During the debate, Obama also noted that he’d been at Ground Zero. Apparently he paid no attention to the statue there. Or perhaps he walked by it and just laughed at how preposterous he thought it was—just like he did in the debate.

It’s even odder to know that celebrity-obsessed Obama didn’t know about the horse soldiers because Hollywood knows. According to a special report at the Daily Caller, “Secret Mission: The Horse Soldiers of 9/11,” “producer Jerry Bruckheimer is producing a future movie about America’s ‘Horse Soldiers.’”

The Daily Caller story begins:

It was the news the world breathlessly waited for immediately after the 9/11 terror attacks: a report of the first American troops on the ground in Afghanistan.

All at once the world’s attention focused on an iconic photo of those Special Operations Forces doing something no American military had done in nearly a century: They rode horses into combat.

Their secret mission: secure northern Afghanistan by advising the warring tribal factions that formed the Northern Alliance. During the 2011 Veterans Day Parade on November 11, a new monument to these men — and to all Americans in uniform — made its way down New York City’s famed Fifth Avenue on the way to its final home, a stone’s throw from Ground Zero.

What a fascinating, uplifting story.
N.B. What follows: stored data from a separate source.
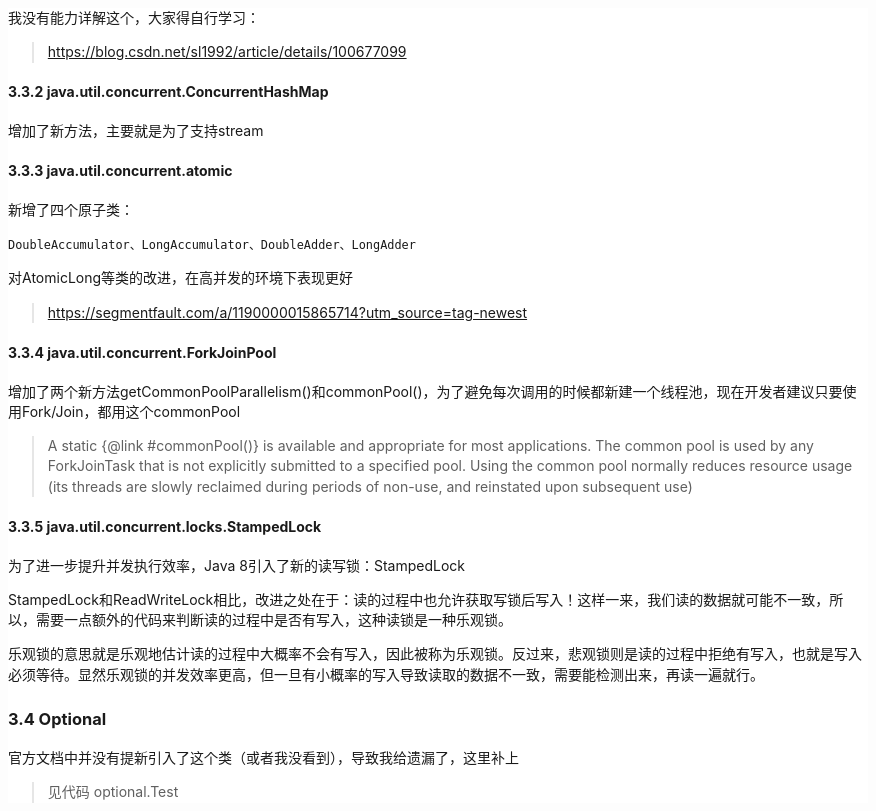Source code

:  我没有能力详解这个，大家得自行学习：
 
 > https://blog.csdn.net/sl1992/article/details/100677099

#### 3.3.2 java.util.concurrent.ConcurrentHashMap

增加了新方法，主要就是为了支持stream

#### 3.3.3 java.util.concurrent.atomic

新增了四个原子类：

    DoubleAccumulator、LongAccumulator、DoubleAdder、LongAdder

对AtomicLong等类的改进，在高并发的环境下表现更好

> https://segmentfault.com/a/1190000015865714?utm_source=tag-newest

#### 3.3.4 java.util.concurrent.ForkJoinPool

增加了两个新方法getCommonPoolParallelism()和commonPool()，为了避免每次调用的时候都新建一个线程池，现在开发者建议只要使用Fork/Join，都用这个commonPool

> A static {@link #commonPool()} is available and appropriate for
> most applications. The common pool is used by any ForkJoinTask that
> is not explicitly submitted to a specified pool. Using the common
> pool normally reduces resource usage (its threads are slowly
> reclaimed during periods of non-use, and reinstated upon subsequent
> use)

#### 3.3.5 java.util.concurrent.locks.StampedLock

为了进一步提升并发执行效率，Java 8引入了新的读写锁：StampedLock

StampedLock和ReadWriteLock相比，改进之处在于：读的过程中也允许获取写锁后写入！这样一来，我们读的数据就可能不一致，所以，需要一点额外的代码来判断读的过程中是否有写入，这种读锁是一种乐观锁。

乐观锁的意思就是乐观地估计读的过程中大概率不会有写入，因此被称为乐观锁。反过来，悲观锁则是读的过程中拒绝有写入，也就是写入必须等待。显然乐观锁的并发效率更高，但一旦有小概率的写入导致读取的数据不一致，需要能检测出来，再读一遍就行。

### 3.4 Optional

官方文档中并没有提新引入了这个类（或者我没看到），导致我给遗漏了，这里补上

> 见代码 optional.Test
One that our President should never belittle with derision dripping from his lips to score political points. In trying to make Romney look small, he mocked our heroes.

And in doing so, he proved he is a very small man with a large ignorance of military equipment.

(hat tip to @LifeOnAHorse for alerting me to the statue story. Follow the retired Navy man. And thanks to @MissSaraEliza for alerting me to the Daily Caller story.)

UPDATE: @AnthonyBialy tweeted a story he found on the Fort Bragg, NC, training center for the horses. The HorseChannel.com post, “Military Mounts at Fort Bragg,” notes:

The rocky terrain found in remote areas of Afghanistan isn’t easy to traverse, even by jeep. Native horses become a mode of transportation. Pack animals, especially donkeys, also become familiar partners. For some of America’s elite troops, however, knowledge of horses and their four-legged relatives isn’t familiar territory. The first time they actually halter a horse, saddle it and ride it may be at Smith Lake Stables.

“That’s why the only horses we get, that the government buys, are what we call dead broke,” Rossignol says. “We can’t afford to have anyone get hurt.”

But there’s more to it than just learning about tacking up and riding a horse, Rossignol says. The troops also learn herd management and how to treat common equine health issues affecting equines.

“We teach them about anatomy and basic vet care,” he says. “That’s because many times these troops are working with the local people.”

That’s one side of the Special Forces that isn’t often seen by the Americans at home. In order to establish a good rapport with an agrarian or nomadic society, a Special Forces member might offer to help care for sick or injured animals owned by local peoples. It’s all part of spreading goodwill.

Yet despite the benefits of maintaining a select group of horses for military training, the horses associated with Fort Bragg have faced some budget cuts. Land originally used for pasture was deemed too valuable for grazing, and horses were moved from the actual military base to their current home at Smith Lake Stables, a few miles away.